╭─ ФРАГМЕНТ ТЕКСТА

Достоевский в данном случае имел в виду новый суд, с участием присяжных, которые должны были, с его точки зрения, выносить приговор подсудимому, руководствуясь этой «народной правдой и верой» (С. 20). В «Записках из Мертвого дома», признавая, что «можно судить <…> с таких точек зрения, что чуть ли не придется оправдать самого преступника», Достоевский тем не менее со всей категоричностью утверждал: «…несмотря на всевозможные точки зрения, всякий согласится, что есть такие преступления, которые всегда и везде, по всевозможным законам, с начала мира считаются бесспорными преступлениями и будут считаться такими до тех пор, покамест человек останется человеком» (ч. 1, гл. 1. «Мертвый дом»). В главе «Среда» Достоевский имел в виду в первую очередь именно такие «бесспорные преступления», о чем свидетельствуют приведенные им примеры.

47

Я был в каторге — не переставал считать себя преступником. — Достоевский был осужден к четырехлетним каторжным работам 22 декабря 1849 г.; срок его пребывания на каторге в Омской крепости истек 15 февраля 1854 г. Психологию преступников в «Записках из Мертвого дома» (1861) Достоевский оценивал иначе: «…в продолжение нескольких лет я не видал между этими людьми ни малейшего признака раскаяния, ни малейшей тягостной думы о своем преступлении <…> большая часть из них внутренне считает себя совершенно правыми» (ч. 1, гл. 1. «Мертвый дом»).

48

…строгим наказанием, острогом и каторгой — Самоочищение страданием легче… — Прежде в «Записках из Мертвого дома» Достоевский ставил под сомнение возможность раскаяния и исправления преступника, подвергшегося изоляции. Он писал: «Конечно, остроги и система насильных работ не исправляют преступника; они только его наказывают и обеспечивают общество от дальнейших покушений злодея на его спокойствие. В преступнике же острог и самая усиленная каторжная работа развивают только ненависть, жажду запрещенных наслаждений и страшное легкомыслие» (там же). В то же время в «Записках» говорилось и об очистительной функции терпения и страдания. Но тогда Достоевский считал, что такая идея может зародиться только в душах «отчаявшихся», «кого покинула последняя надежда» (см. там же. Ч. 2, гл. 7. «Претензия»).

╰─
╭─ ИСХОДНЫЕ ДАННЫЕ

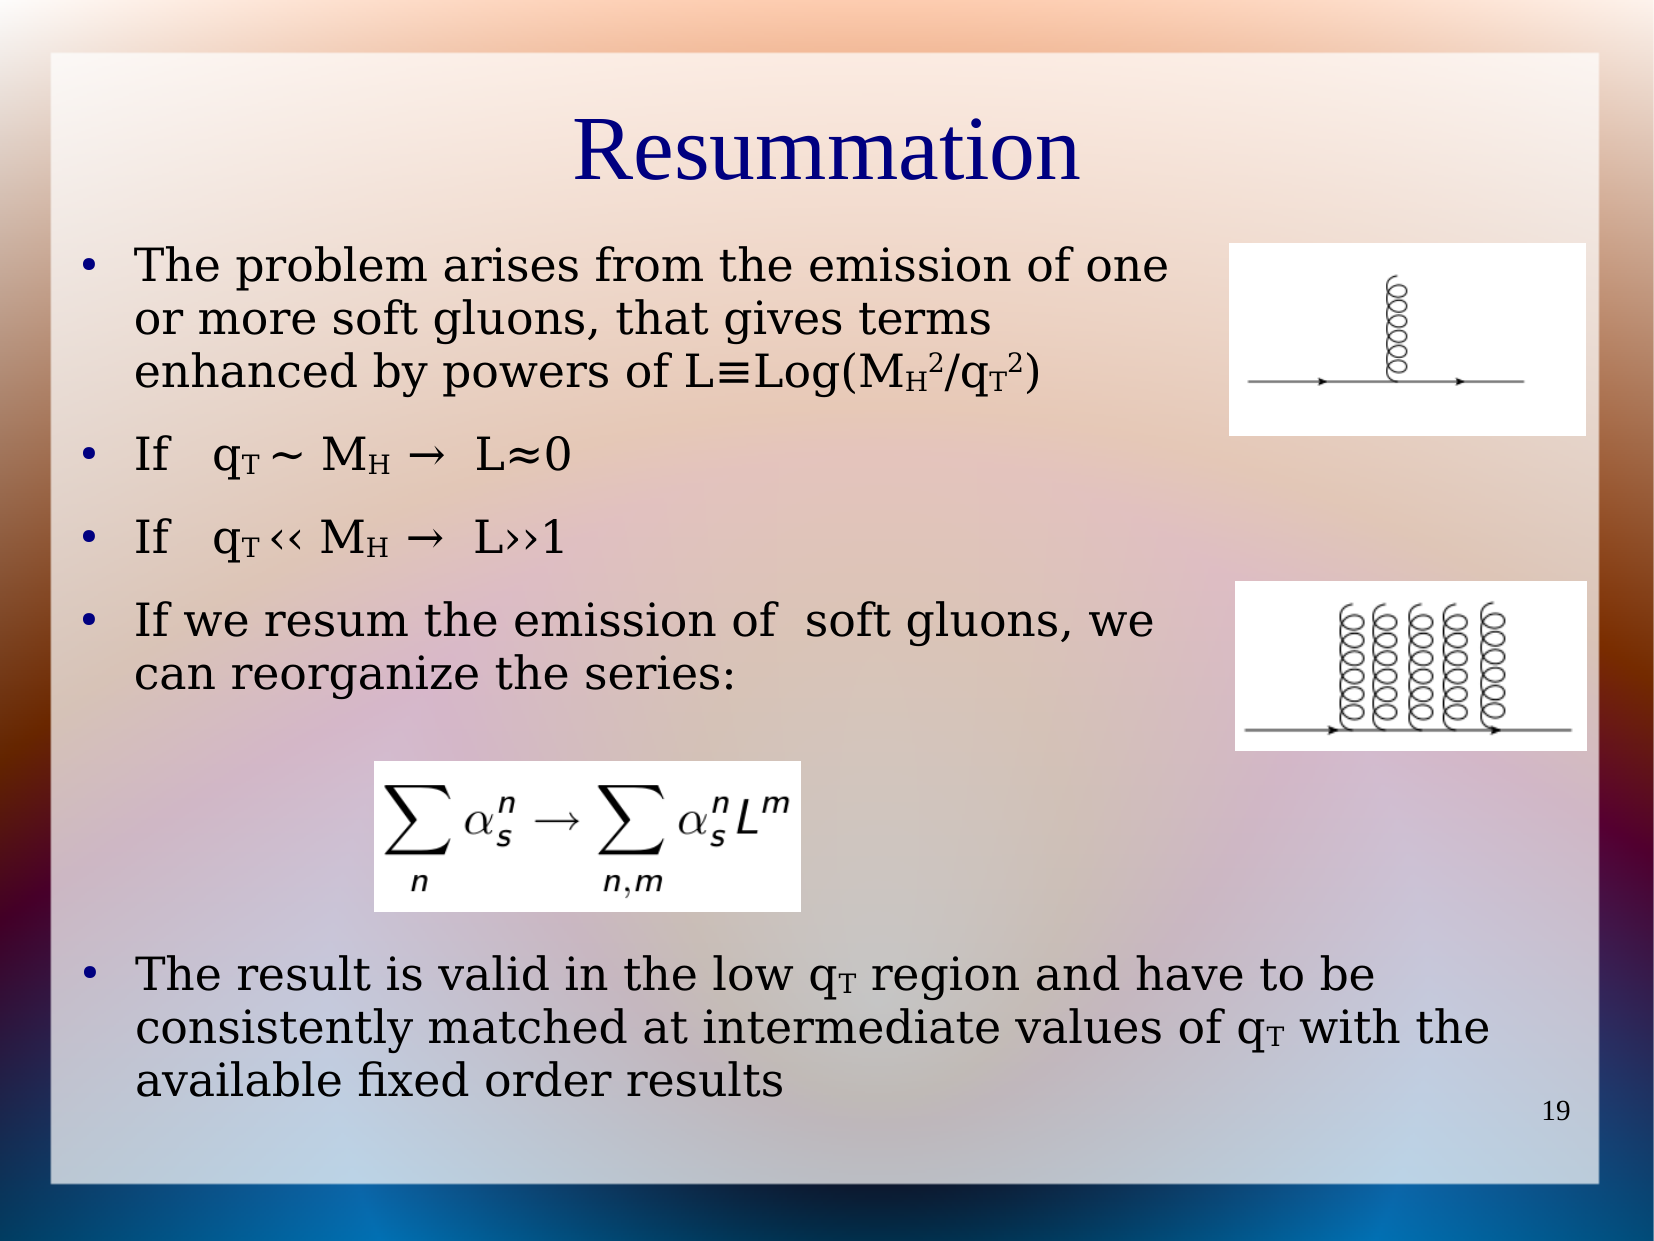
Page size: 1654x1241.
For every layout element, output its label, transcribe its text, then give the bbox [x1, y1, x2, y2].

╰─

**ВАША ЗАДАЧА:**
Проверьте, согласуются ли с фрагментом о Достоевском три утверждения; на каждое ответьте «да» или «нет» и приведите решающую дословную цитату из фрагмента.
1. Достоевского приговорили к четырехлетним каторжным работам.
2. Срок пребывания Достоевского на каторге истек в 1856 году.
3. В «Записках из Мертвого дома» утверждается, что остроги исправляют преступника.
Строки никак не связаны с фрагментом.

**ГОТОВОЕ РЕШЕНИЕ:**
1. Да: «Достоевский был осужден к четырехлетним каторжным работам 22 декабря 1849 г.»
2. Нет: «срок его пребывания на каторге в Омской крепости истек 15 февраля 1854 г.»
3. Нет: «Конечно, остроги и система насильных работ не исправляют преступника»